Tudo, até mesmo um riff, está dependente de um contexto. Quem o diz é Kerry McCoy, cofundador dos Deafheaven, que defendeu que “até um riff de Cranberries, ao submeter-se a uma produção tão gelada como a de Burzum, consegue atingir uma atmosfera black metal“. O mesmo se aplica aos Deafheaven que, aquando ouvido/sentido/visto ao vivo, ganham a teatralidade do vocalista George Clarke e uma atitude que remete para o punk hardcore dos 90’s, ao estilo dos Refused. Em suma, tudo o que se pediria de uma tarde bem passada na casa de lafões, em 2008, mas com elementos dreamy do shoegaze e a agressividade atmosférica do black metal. E, sejamos francos, não faltou à festa o mal amado screamo. No passado dia 4 de março, um quase lotado RCA Club assistiu a esse contraste de conceitos que foi capaz de entusiasmar, estranhar e irritar – lá está, tudo dependeu dos gostos e, claro, do contexto.
Uma coisa é certa: Alvalade vestia-se de todas as cores, o RCA Club estava bem composto e, desde miúdos a graúdos, os Deafheaven montaram uma hora de espectáculo que agradasse a todos – e, na grande parte das vezes, conseguiram. As canções mais geladas, pesadas e viajantes, tal como “Brought To The Water”, tema que abriu o espectáculo dos californianos, encantaram os metaleiros “mais sérios” que, parados e de olhos fechados, hipnotizavam-se com os blast beats e riffs emocionais. A partir da segunda música, “Luna”, Clarke incentivou ao mosh – e as primeiras filas, dominadas por jovens ainda na puberdade, não pararam. Enquanto canções como “Gifts for the Earth” catalisavam o borbulhar da adolescência que pairava no ar, alguns dos metaleiros mais crescidos, um pouco aborrecidos, preferiram aproveitar para ir buscar cerveja. Ingrato ou não, os Deafheaven estavam a fazer algo de louvar: juntar pessoas, desafiar preconceitos e expandir limites. E tais aborrecimentos são uma consequência menor dessa ousadia grandiosa.
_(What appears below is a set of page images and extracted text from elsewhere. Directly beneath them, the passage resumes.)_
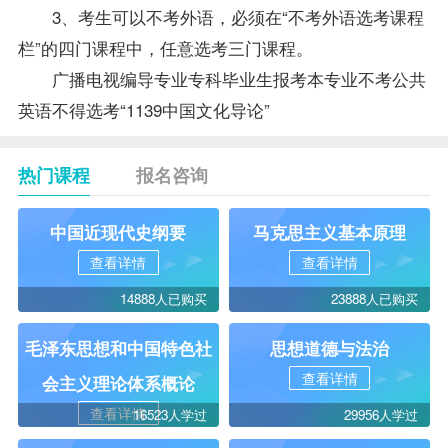
3、考生可以不考外语，必须在“不考外语选考课程
栏”的四门课程中，任意选考三门课程。
广播电视编导专业专科
毕业生
报考本专业不考公共
英语不得选考“1139中国文化导论”
热门课程
报名咨询
中国近现代史纲要
马克思主义基本原理
查看详情
查看详情
14888人已购买
23888人已购买
毛泽东思想和中国特色社
思想道德与法治
查看详情
会主义理论体系概论
查看详情
16523人学过
29956人学过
Vídeo de Rodrigo Mil Homens
A interação e simpatia de Clarke foi tanta, que, quais ossos do ofício, fez um corte na mão direita. Foram para o camarim e, após colocar um penso, voltaram todos para um brilhante encore, repescando canções do seu aclamado Sunbather (2013), que agitou o RCA Club. Tanto “Sunbather”, canção que dá o nome ao disco, como “Dream House” pôs Alvalade aos empurrões, agitando a cabeça violentamente, e a subir ao palco para o clássico stage diving. Purismos à parte, os Deafheaven são uns monstros de palco.
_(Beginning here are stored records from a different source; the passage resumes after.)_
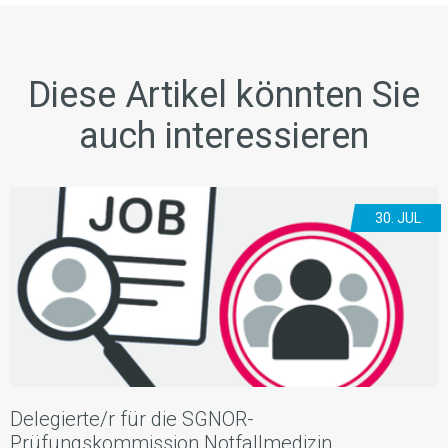
Diese Artikel könnten Sie
auch interessieren
30. JUL
Delegierte/r für die SGNOR-
Prüfungskommission Notfallmedizin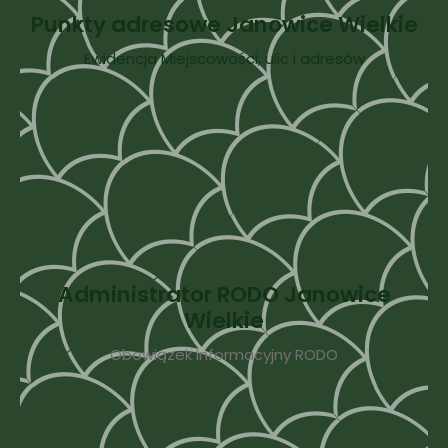
Punkty adresowe Janowice Wielkie
Ewidencja Miejscowości, ulic i adresów
Administrator RODO Janowice
Wielkie
Obowiązek Informacyjny RODO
Quem também são vítimas de animosidade na comunidade black metal são os Myrkur, banda que abriu as hostes para os californianos. Com apenas dois discos lançados, já têm um lugar de destaque no cartaz parisiense do Hellfest, uma das maiores montras de metal do mundo. Apesar de dotada por uma voz assombrosa, a frontmann dinamarquesa Amalie Brunn só começou a caminhar pelos trilhos sombrios do metal em 2014, sendo mais conhecida pelas lides de moda e do cinema, mas já amealhou um número considerado de fãs – e isso notou-se nas primeiras filas do RCA. Vocalmente, Brunn não é Angela Gossow nem Chelsea Wolfe, mas compreende-se o fenómeno Myrkur: 3 homens lamacentos a construírem paisagens nórdicas em torno de Brunn que, ao encarnar numa deusa pagã, recita encantamentos para um tronco que suporta dois microfones – um para os cleans e outro para os growls. Apesar de M (2015) ter sido o centro do alinhamento, houve direito a “Dybt I Skoven”, do disco de estreia homónimo, e a uma versão serena de “Song to Hall Up High” dos míticos Bathory.